L’università inglese conferma l’interesse nel partecipare attivamente in loco con i propri studenti e staff che, per due volte all’anno, febbraio e novembre, tornano a Belmonte Calabro come scelta prevista dal calendario accademico.

Il Comune, da parte sua, mette a disposizione un immobile, dalla ristrutturazione incompiuta, la ex Casa delle Monache, dove, dal 2019 in poi, si svolgeranno grande parte delle iniziative e degli interventi previsti nei diversi eventi. Crossings, svoltosi nel luglio 2017 è stato il primo evento.

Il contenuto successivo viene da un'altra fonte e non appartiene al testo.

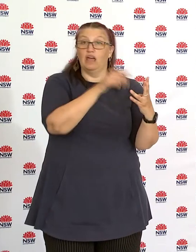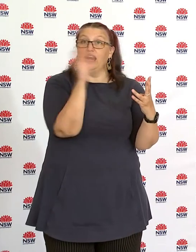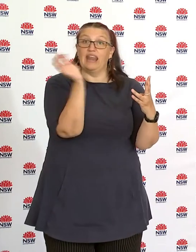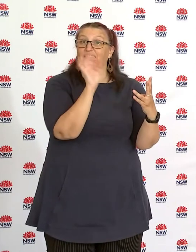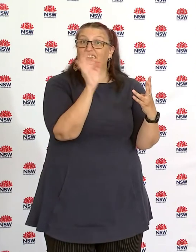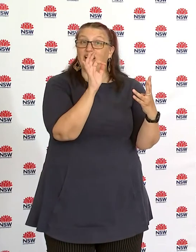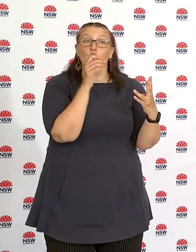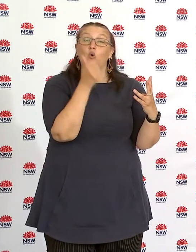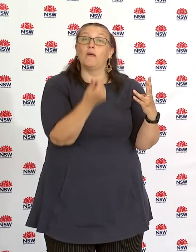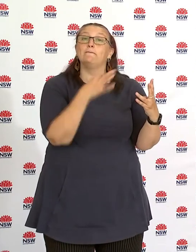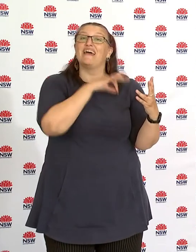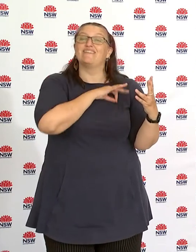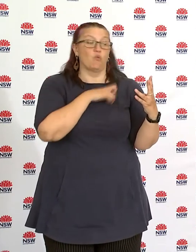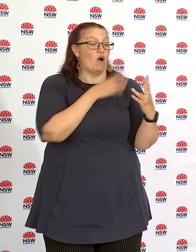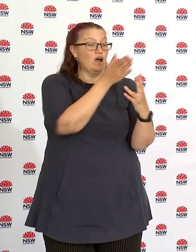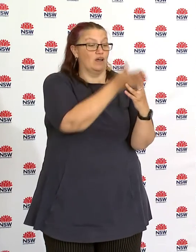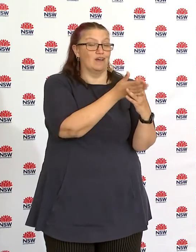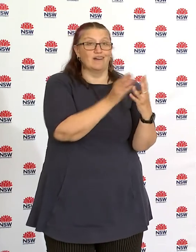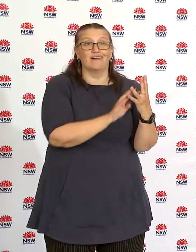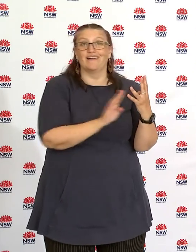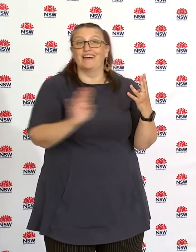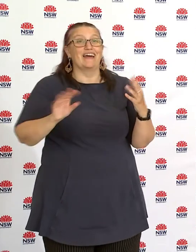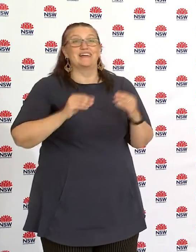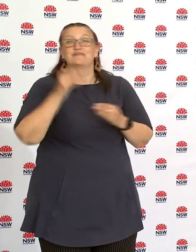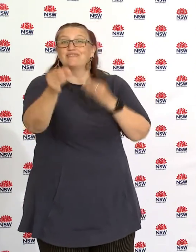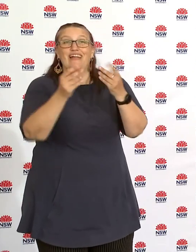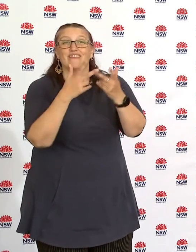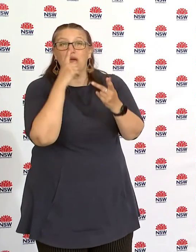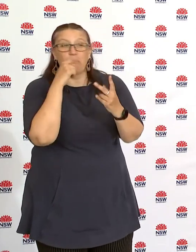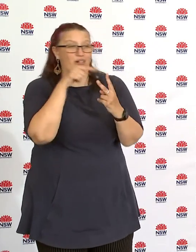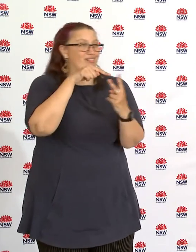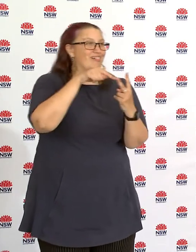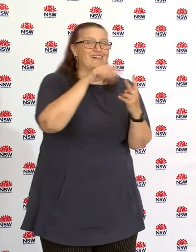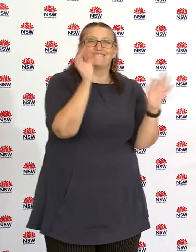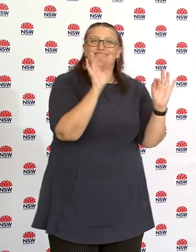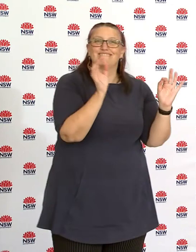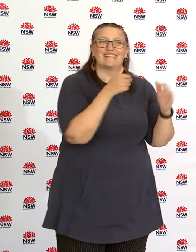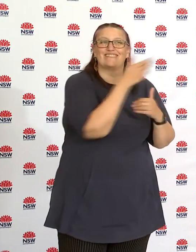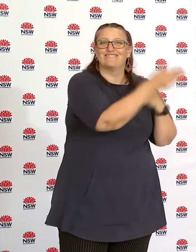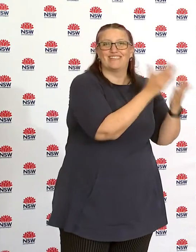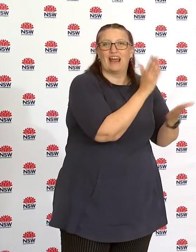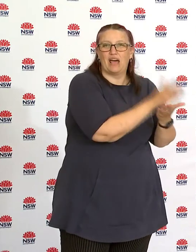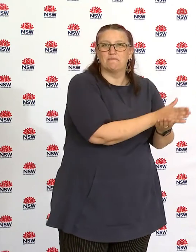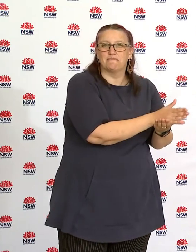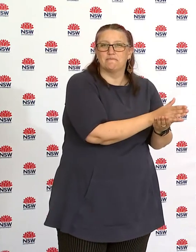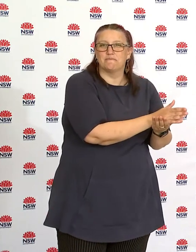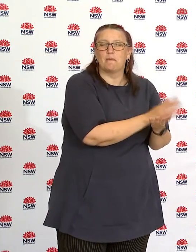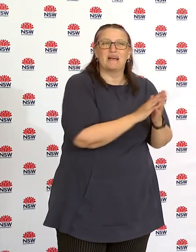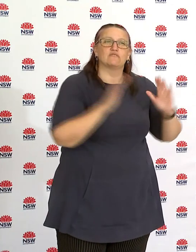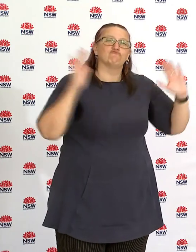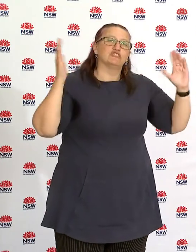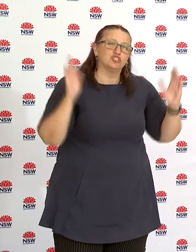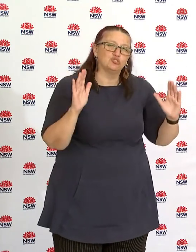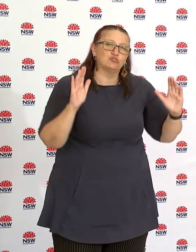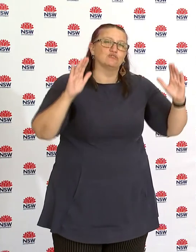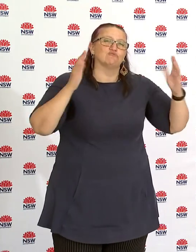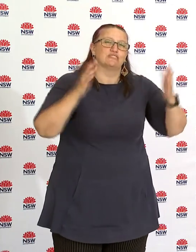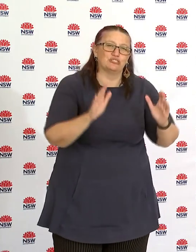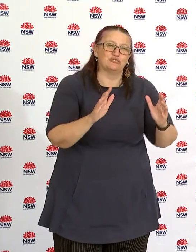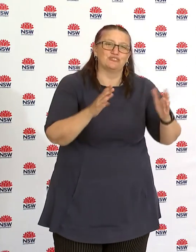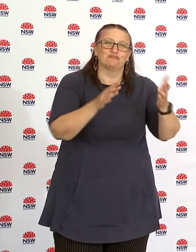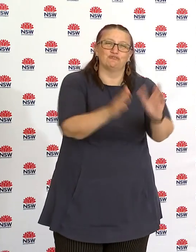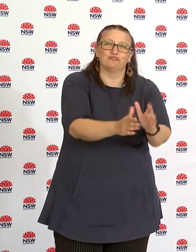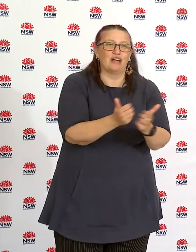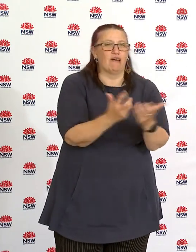others so that's why vaccination is both a key to individual protection but also assisting us in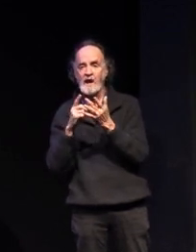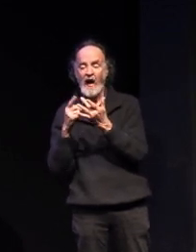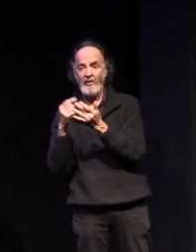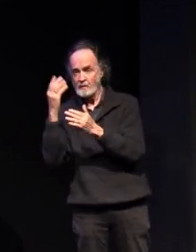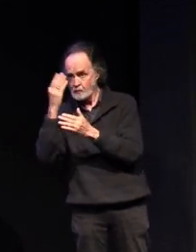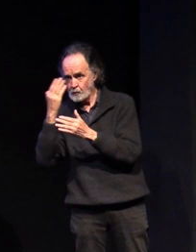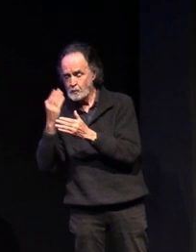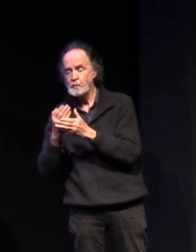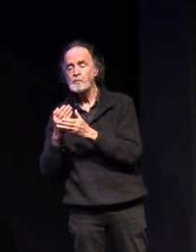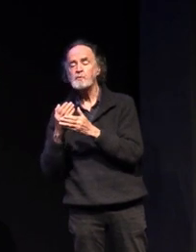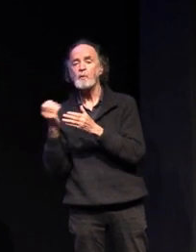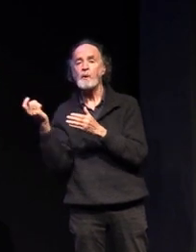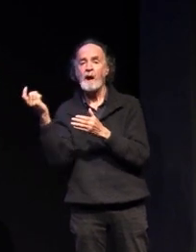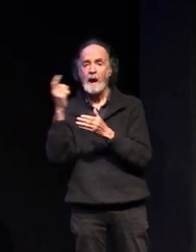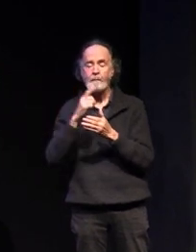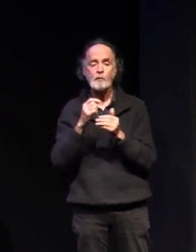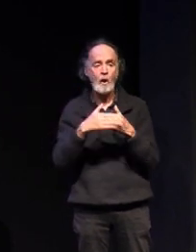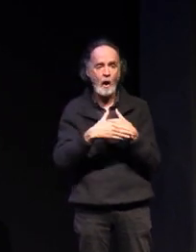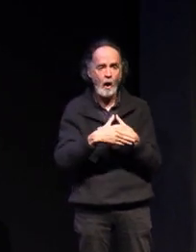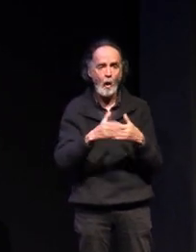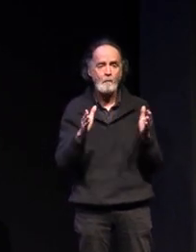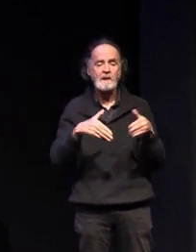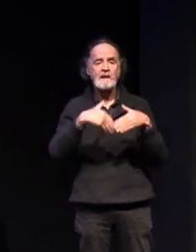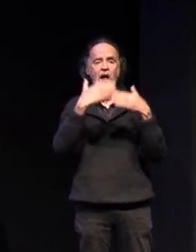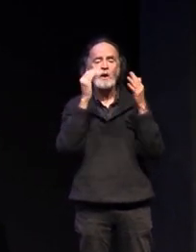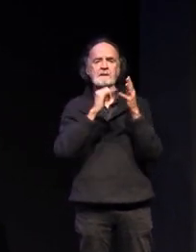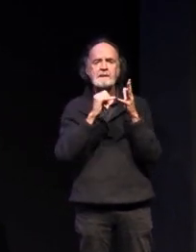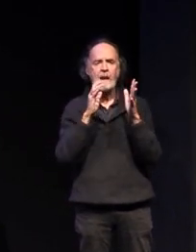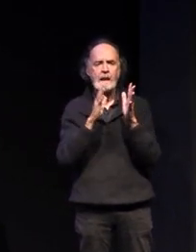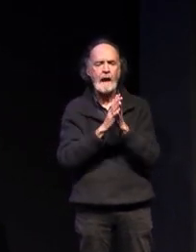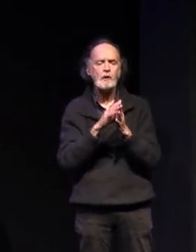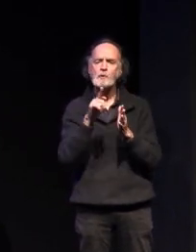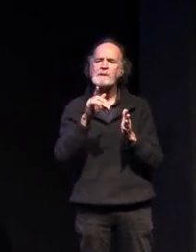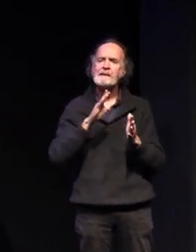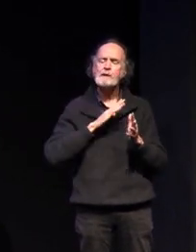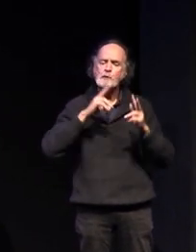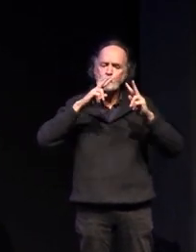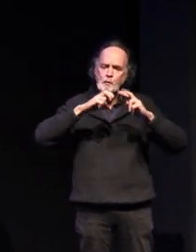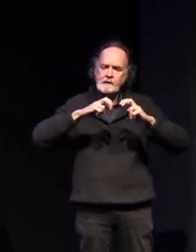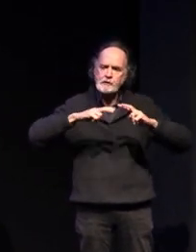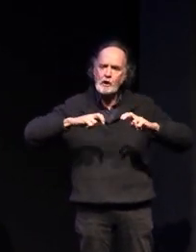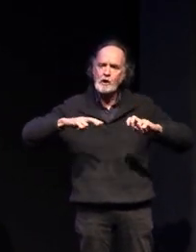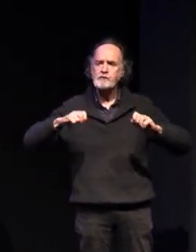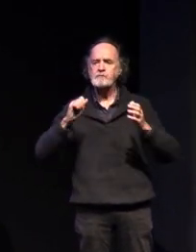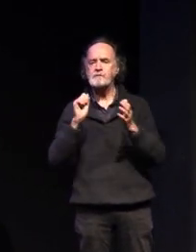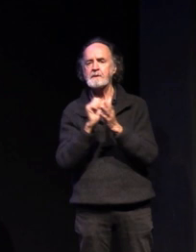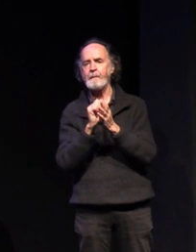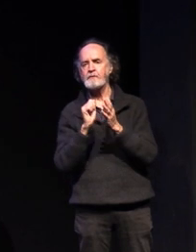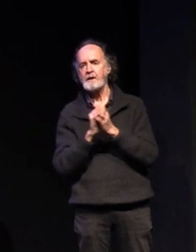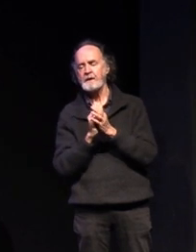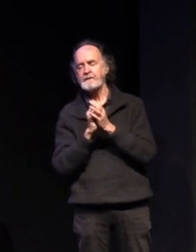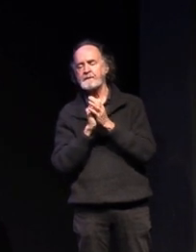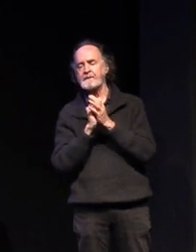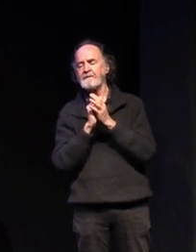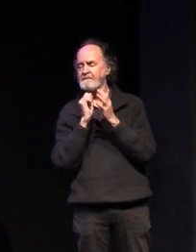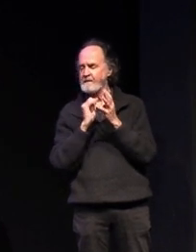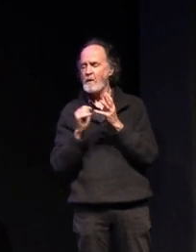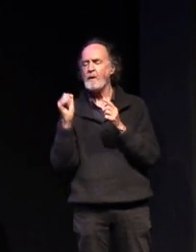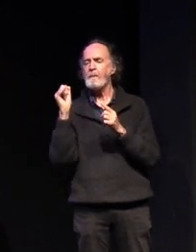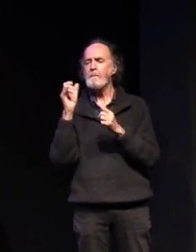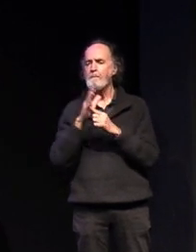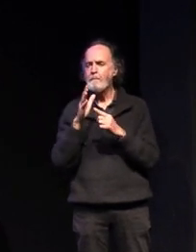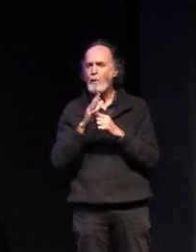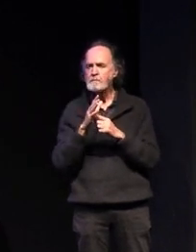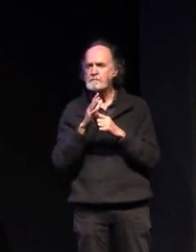to open day this sunday researching and investigating your subject choices at this time of year is really important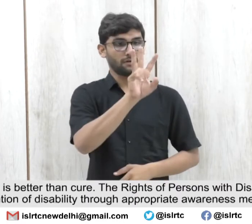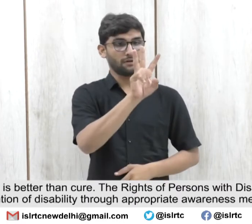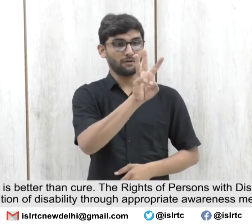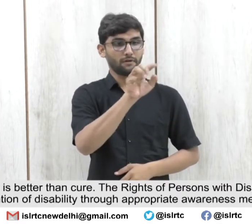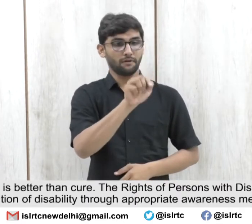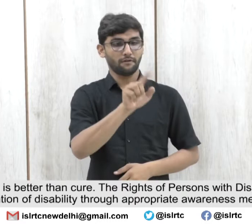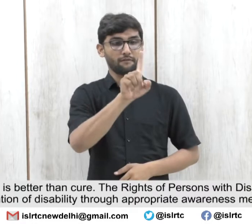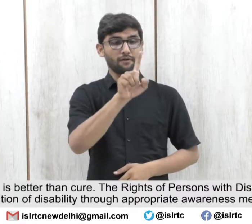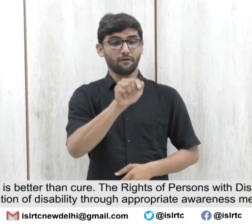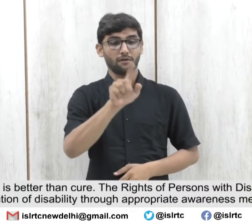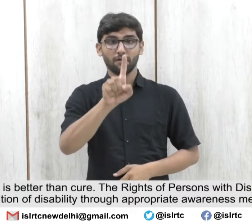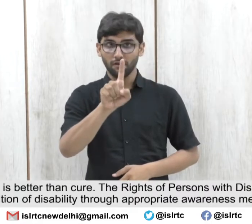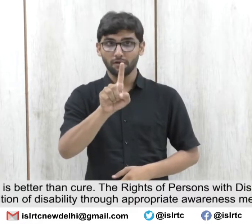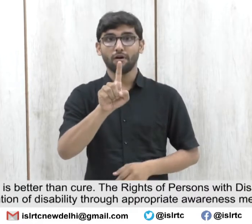.1.1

Quest’anno è giunto alla sua quarta edizione.

Si sperimentano, così, azioni innovative attraverso le quali si affrontano i vari aspetti del fenomeno dello spopolamento, attraverso la progettazione di strutture tese a valorizzare le differenze culturali e favorire le conversazioni e gli scambi tra diverse comunità culturali e generazionali.

Una rivoluzione dell’immaginario e degli spazi, che coinvolge diversi e imprevisti interlocutori. Tra i partners principali oltre alla London Metropolitan University e il Comune di Belmonte Calabro, anche il collettivo di architettura “Orizzontale”, la Università Mediterranea di Reggio Calabria e l’associazione culturale locale “Ex Convento”.